Donald Trump (Ansa)
Lettere
Meno bambole per tutti. L'economia, il giocattolino di Trump
Chi ha scritto al direttore Claudio Cerasa
Al direttore - Forse l’America è davvero pronta a riscoprire la virtù della sobrietà, ma a modo suo, e per ordine presidenziale. Mercoledì, durante una riunione di gabinetto, Donald Trump ha spiegato che le tariffe imposte sui beni d’importazione non sono un problema: i prezzi saliranno, certo, ma i bambini americani “avranno due bambole invece di trenta”. E’ una frase che sarebbe piaciuta a un monaco cistercense, e che il giorno dopo è stata persino rilanciata dal suo consigliere Stephen Miller, il quale ha assicurato in conferenza stampa che i genitori americani sono d’accordo: meno bambole, bambini migliori. La sobrietà imposta dal caro-dazi diventa così un principio educativo, una lezione morale, un ritorno ai valori autentici. Il paradosso è che una simile retorica – sul consumo eccessivo, sulla necessità di ridurre – era sempre appartenuta ad altri mondi. A Papa Francesco, per esempio, che in una delle sue encicliche più lette scriveva che “possedere troppo ci disumanizza”. A certi intellettuali progressisti. Persino a qualche conservatore old style. Ma mai a Trump. Mai prima, almeno. Non durante il suo primo mandato, quando difendeva le tariffe come strumento di potere, non di morale. E nemmeno oggi, a giudicare da come ha arredato lo Studio ovale al suo ritorno: ori ovunque, cornici barocche, velluti rossi. O da come si è rivolto agli elettori, martedì a Warren, Michigan: “Voglio rendere l’America di nuovo ricca”, ha detto, e non era una metafora spirituale. Eppure ora siamo qui: meno bambole per tutti. O forse per i figli degli altri. Perché viene il sospetto che gli americani poveri saranno i primi a comprarne due, mentre quelli molto ricchi continueranno a comprarne trenta – ma in versione deluxe. La vera questione, caro direttore, non è il numero delle bambole, ma la serietà della politica economica che ce le toglie, pretendendo di educarci mentre ci impoverisce.
Luca Rizzuto
Trump, qui delizioso, va detto, altro non voleva dire che i bambini americani non hanno bisogno di così tanti giocattoli. L’appello, poco americano in verità, contro il consumismo eccessivo potrebbe anche essere stimolante, utile per grandi riflessioni, se non fosse però che l’appello arriva proprio da chi ha trasformato le leve dell’economia americana in un giocattolino, utile a soddisfare i propri desideri infantili. Ottima la battuta di Karl Rove sul tema: mister Trump? No, mister Scrooge. Doll, baby, doll!

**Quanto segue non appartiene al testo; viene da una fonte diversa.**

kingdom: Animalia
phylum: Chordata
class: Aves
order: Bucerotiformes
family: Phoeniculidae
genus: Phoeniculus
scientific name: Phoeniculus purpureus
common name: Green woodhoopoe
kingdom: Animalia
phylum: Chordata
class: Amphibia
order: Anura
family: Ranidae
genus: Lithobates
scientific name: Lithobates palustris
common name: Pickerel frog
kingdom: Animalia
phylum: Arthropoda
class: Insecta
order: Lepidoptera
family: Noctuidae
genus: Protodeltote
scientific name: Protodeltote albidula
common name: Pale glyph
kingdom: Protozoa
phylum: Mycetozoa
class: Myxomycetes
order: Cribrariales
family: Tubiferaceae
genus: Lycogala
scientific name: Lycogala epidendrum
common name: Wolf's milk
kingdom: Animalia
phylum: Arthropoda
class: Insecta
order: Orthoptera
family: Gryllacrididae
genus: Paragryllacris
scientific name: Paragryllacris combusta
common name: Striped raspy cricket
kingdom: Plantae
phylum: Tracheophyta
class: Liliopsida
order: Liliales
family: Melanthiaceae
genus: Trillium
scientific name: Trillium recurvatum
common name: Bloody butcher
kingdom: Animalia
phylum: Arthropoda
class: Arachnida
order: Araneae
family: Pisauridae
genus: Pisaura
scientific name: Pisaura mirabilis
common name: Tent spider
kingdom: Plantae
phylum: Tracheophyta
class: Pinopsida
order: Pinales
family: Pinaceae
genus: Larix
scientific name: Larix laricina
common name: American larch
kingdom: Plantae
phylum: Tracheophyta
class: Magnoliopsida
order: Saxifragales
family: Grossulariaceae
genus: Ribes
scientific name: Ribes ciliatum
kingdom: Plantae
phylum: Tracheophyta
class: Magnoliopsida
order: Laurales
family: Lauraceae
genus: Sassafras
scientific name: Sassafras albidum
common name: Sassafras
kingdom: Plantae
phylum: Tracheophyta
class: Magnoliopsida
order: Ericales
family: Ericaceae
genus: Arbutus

Al direttore - Vorrei spezzare una lancia, un po’ controcorrente, a favore di quel povero gruppo di ragazzi appena usciti da un centro sociale per gli sconfitti della storia, i Patagarri. Forse non abbiamo considerato quanti sforzi abbiano fatto per trovare una canzone palestinese, un brano tipico, tradizionale o storico. Purtroppo, non esiste. E forse era proprio questo che volevano dimostrare.
Enrico Cerchione
Al direttore - Tra qualche giorno sul nostro paese si accenderanno i fari di tutto il mondo per vedere quale segnale arriverà dalle urne. Un segnale che potrà essere di conferma di un processo riformista in essere oppure un segnale di mera conservazione se non addirittura di regressione. No, non mi riferisco all’esito del Conclave ma al referendum contro il lavoro voluto da Landini Maurizio and friends.
Valerio Gironi
Al direttore - Il Foglio ha dato giustamente spazio alle critiche rivolte ai Patagarri che, durante il Concertone del 1° maggio, si sono esibiti intonando lo slogan “Free Palestine” sulla musica di una melodia popolare ebraica “Hava Nagila” e invitando il numeroso pubblico a unirsi al coro. La nemesi della storia era però in agguato. Il Concertone era stato aperto dall’esecuzione corale di “Bella ciao”, un inno che nessun partigiano ha mai cantato (risale infatti al Festival di Spoleto del 1964) e che si avvale di una melodia yiddish del 1919.